Could Our Responses to Stressful Situations Be Biological?

November 26, 2019

By Lida Tunesi

A new study from scientists at the Advanced Science Research Center at The Graduate Center, CUNY provides new insights into the ways people respond to stressful situations.

People respond to stressful situations like bullying in different ways. Scientists at the Advanced Science Research Center at The Graduate Center, CUNY, and Hunter College have uncovered biological differences in mice that could help explain this variation in humans. The study, published in eLife, could help lead to new treatments for mental disorders.

The study’s researchers and co-authors included Valentina Bonnefil, Mario Amatruda, Maureen Wentling, Gary Temple, Hye-Jin Park, and Professors Patrizia Casaccia and Jia Liu, all from CUNY ASRC; Antonio Aubry and Professor Nesha Burghardt from Hunteralong with colleagues from the Icahn School of Medicine and Virginia Commonwealth University.

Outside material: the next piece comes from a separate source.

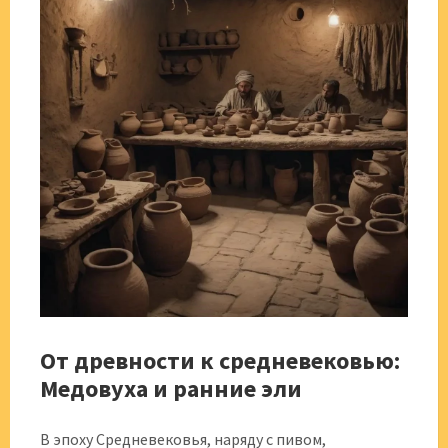
От древности к средневековью:
Медовуха и ранние эли
В эпоху Средневековья, наряду с пивом,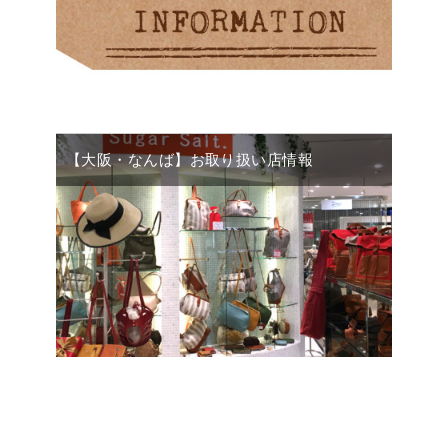
【大阪・なんば】お取り扱い店情報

illustrated rending showing impact of negative social interactions on stress levels in mice
The mouse on the left (gray) displays signs of depressive behavior in response to negative social encounters, while the mouse on the right (brown) retains an overall healthy behavior, despite being exposed to the same adverse situation.

The researchers allowed test mice to have a five-minute encounter with an aggressive mouse every day, for a total of 10 days. After this period, they watched how this stressful experience impacted the sociability of the test mice by exposing each of them to a novel, non-aggressive mouse. While some test mice displayed normal “social behavior” and were interested in sniffing the new mouse, others seemed to be negatively affected by the previous aggressive experience, and avoided interaction.

The scientists looked at different brain regions involved in regulation of social behavior to identify changes that could distinguish between these two groups of mice. They found that mice who were more susceptible to the effects of the aggressive encounter had thinner myelin sheaths—the fatty coating that protects nerves—around their neurons, and shorter myelin segments in a brain area called the medial prefrontal cortex. They also had fewer mature oligodendrocytes, the type of cells that form the myelin sheath.

The researchers found evidence that in the susceptible mice, the genes in charge of oligodendrocyte maturation were more likely to be turned off. In other words, stressful events may affect genes in these animals, causing biological changes that result in socially isolating behavior.

This mechanism, Casaccia said in an interview with CUNY ASRC, “may account for the increased susceptibility to developing chronic psychiatric disorders in some individuals … Current treatments target neuronal function, but Dr. Liu’s work identifies glial cell dysfunction as potential target for future investigation in the treatment of mood disorders.”